On y retrouve le végétal, la cuisson maîtrisée, les jus courts, les viandes bien sourcées, les touches fraîches ou fumées selon l’inspiration. Comme ces succulentes tomates cerises du Jardin d’Alix semi confites, amandes fraiches et citron confit. Eau de tomate infusée à la feuille de figuier. Un bijou de fraîcheur !

Denis & Joana Martin

Parmi les plats servis récemment, citons :

  • Retour de Pêche en habit d’agrumes, ragoût de coquillages au citron noir, haricots terre et mer, framboises

  • Quasi de veau rôti au Guanciale, Compression de vert de blette à la graine de moutarde et herbes fraiches. Jus corsé

  • Œuf parfait, mousseline de butternut, pancetta grillée, chips et graines de courge

  • Tomates cerises du Jardin d’Alix semi confites, amandes fraiches et citron confit.
    Eau de tomate infusée à la feuille de figuier.

  • Abricot confit, crémeux caramel et fève de tonka, financier noisettes

Chaque plat reflète un équilibre entre rigueur technique et sensibilité intuitive. Certaines associations se cherchent encore, parfois audacieuses, parfois surprenantes, mais toujours sincères. Et c’est cette sincérité qui marque. Celle d’un chef qui ne cherche pas à plaire, mais à exprimer.

Une sommelière au service des accords

À ses côtés, une jeune sommelière passionnée assure les accords avec une justesse remarquable. La carte des vins est un vrai travail d’orfèvre, nourrie de découvertes, d’engagements, de curiosités.

Les crus du Gard, de la Vallée du Rhône ou de la Méditerranée y côtoient des cuvées d’auteurs, souvent en biodynamie, toujours choisies pour dialoguer avec l’assiette. Accord de terrain ou de contraste, vin nature ou grand classique, chaque suggestion est posée, commentée, jamais imposée.

Ici encore, l’élégance du service prime sur le spectaculaire. On se laisse guider, on découvre, on partage.

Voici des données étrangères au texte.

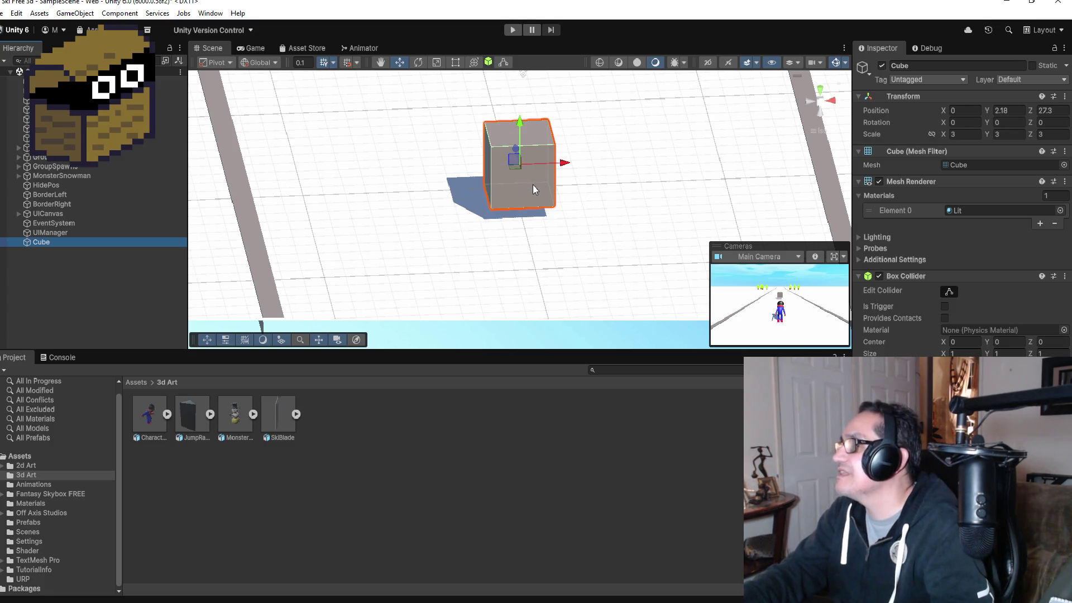
{"action": "left_click", "coordinate": [58, 247]}
{"action": "left_click", "coordinate": [59, 242]}
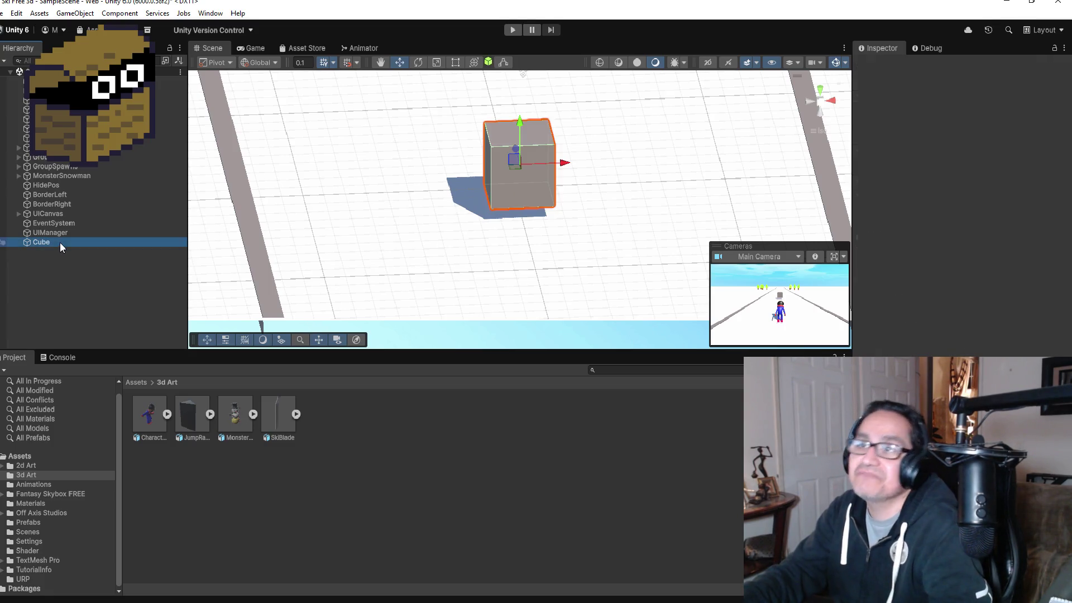
- Delete the Cube, select UIManager, and show the root Assets folder in the Project panel
{"action": "right_click", "coordinate": [61, 246]}
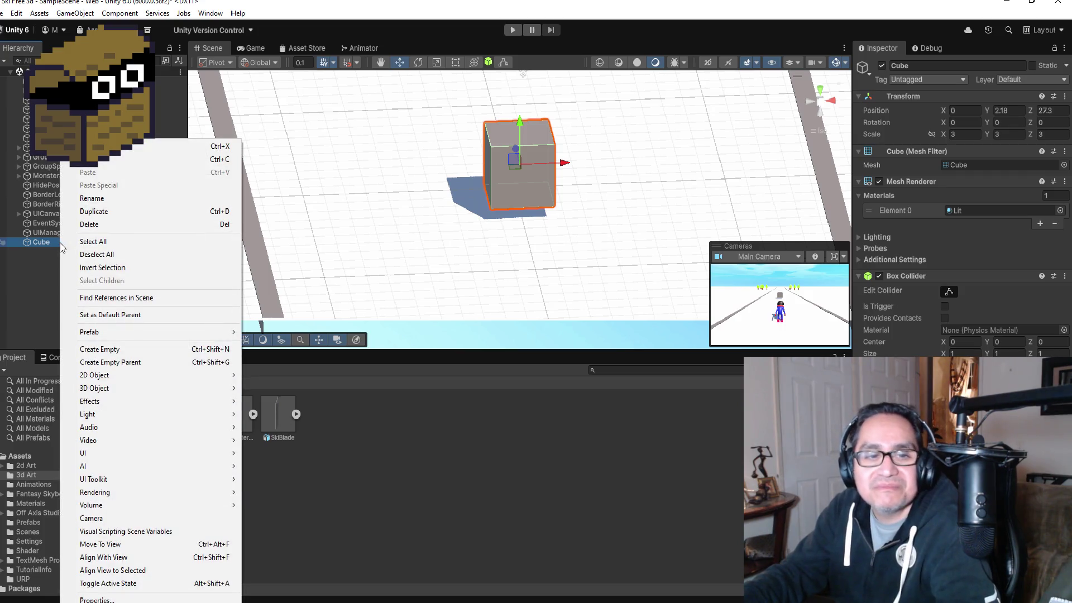
{"action": "left_click", "coordinate": [99, 226]}
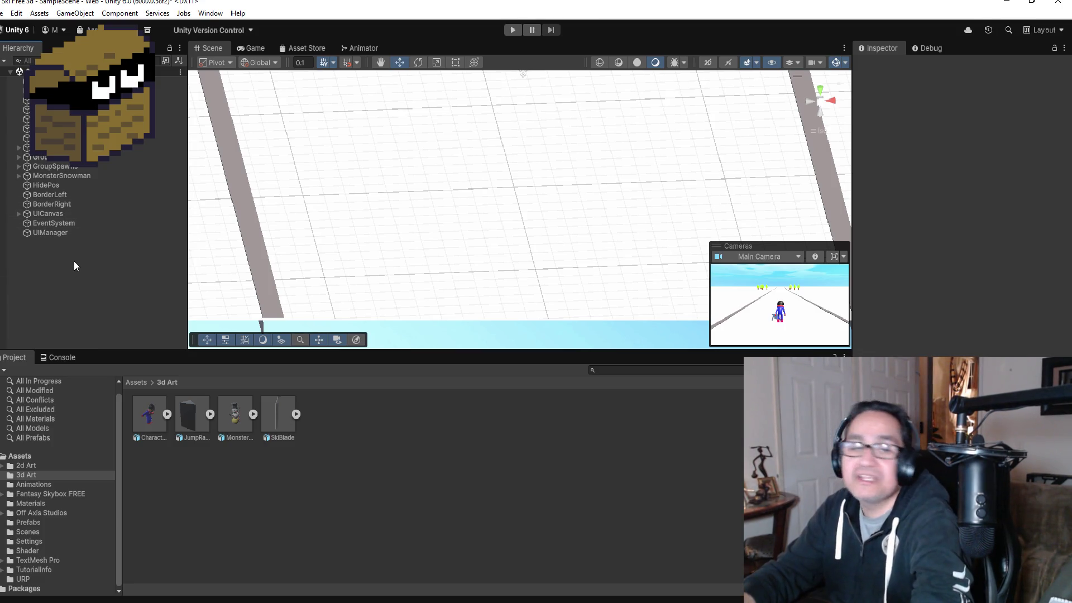
{"action": "left_click", "coordinate": [68, 231]}
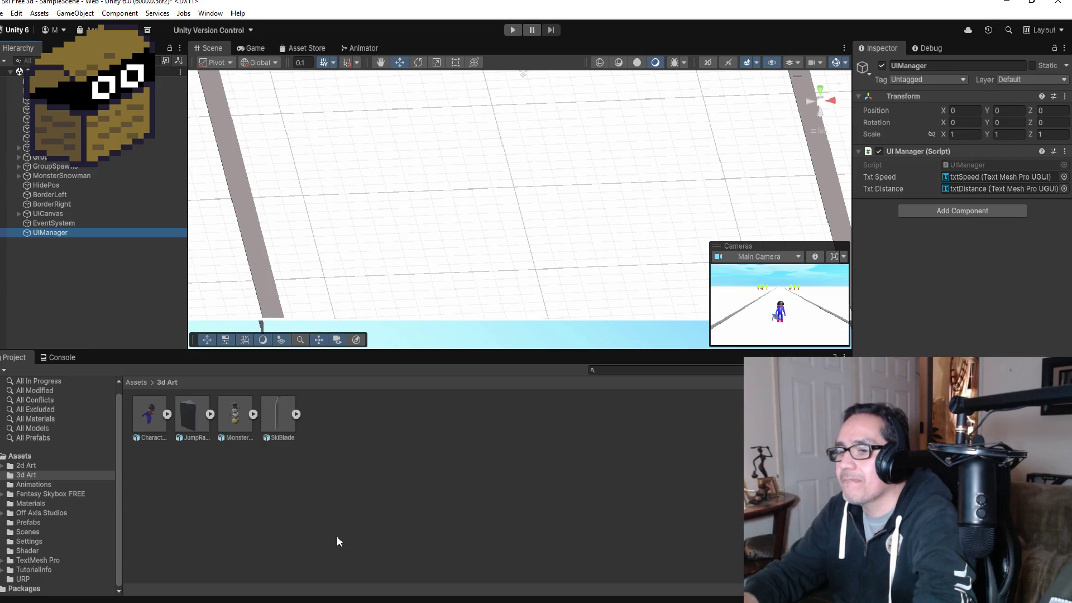
{"action": "left_click", "coordinate": [137, 382]}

Le parcours d’un chef étoilé en quête de sens et d’indépendance

 

Derrière cette cuisine, il y a un itinéraire. Celui de Denis Martin, formé à l’école hôtelière d’Avignon, remarqué dès ses débuts par le concours Jeunes Talents Escoffier, puis passé par de grandes maisons : l’Hôtel de l’Europe à Avignon, Le Prieuré Baumanière à Villeneuve-lès-Avignon, puis L’Oustau de Baumanière avec Glenn Viel, avant un passage remarqué chez Daniel Boulud au Canada.

En 2018, il retrouve Fabien Fage à The Marcel à Sète — une table étoilée dès 2019 — où il officiera comme chef exécutif pendant trois ans. Mais c’est ici, en Provence gardoise, que le chef choisit aujourd’hui de poser ses valises, aux côtés de Joana, pour défendre une cuisine plus libre, plus intime, à taille humaine. La Belle Vie devient alors non pas un aboutissement, mais un ancrage.

Denis & Joana Martin : à deux voix

Joana Martin, en salle, porte l’autre moitié du projet. Fine gestionnaire, hôtesse attentionnée, elle veille sur les détails de l’accueil avec une douceur et une précision qui donnent au lieu sa tonalité unique. Ce n’est pas une entreprise, c’est une maison.

« On veut faire parler ce lieu, sans l’écraser. Raconter notre histoire, avec justesse. C’est une cuisine de cuisinier, pas de façade. On ne cherche pas l’épate. On cherche le vrai. » — Denis Martin

Un enracinement local fort

Loin du tumulte, La Belle Vie s’intègre avec humilité dans son territoire. Le couple collabore avec des producteurs locaux, valorise les savoir-faire, et participe déjà à la vie du village.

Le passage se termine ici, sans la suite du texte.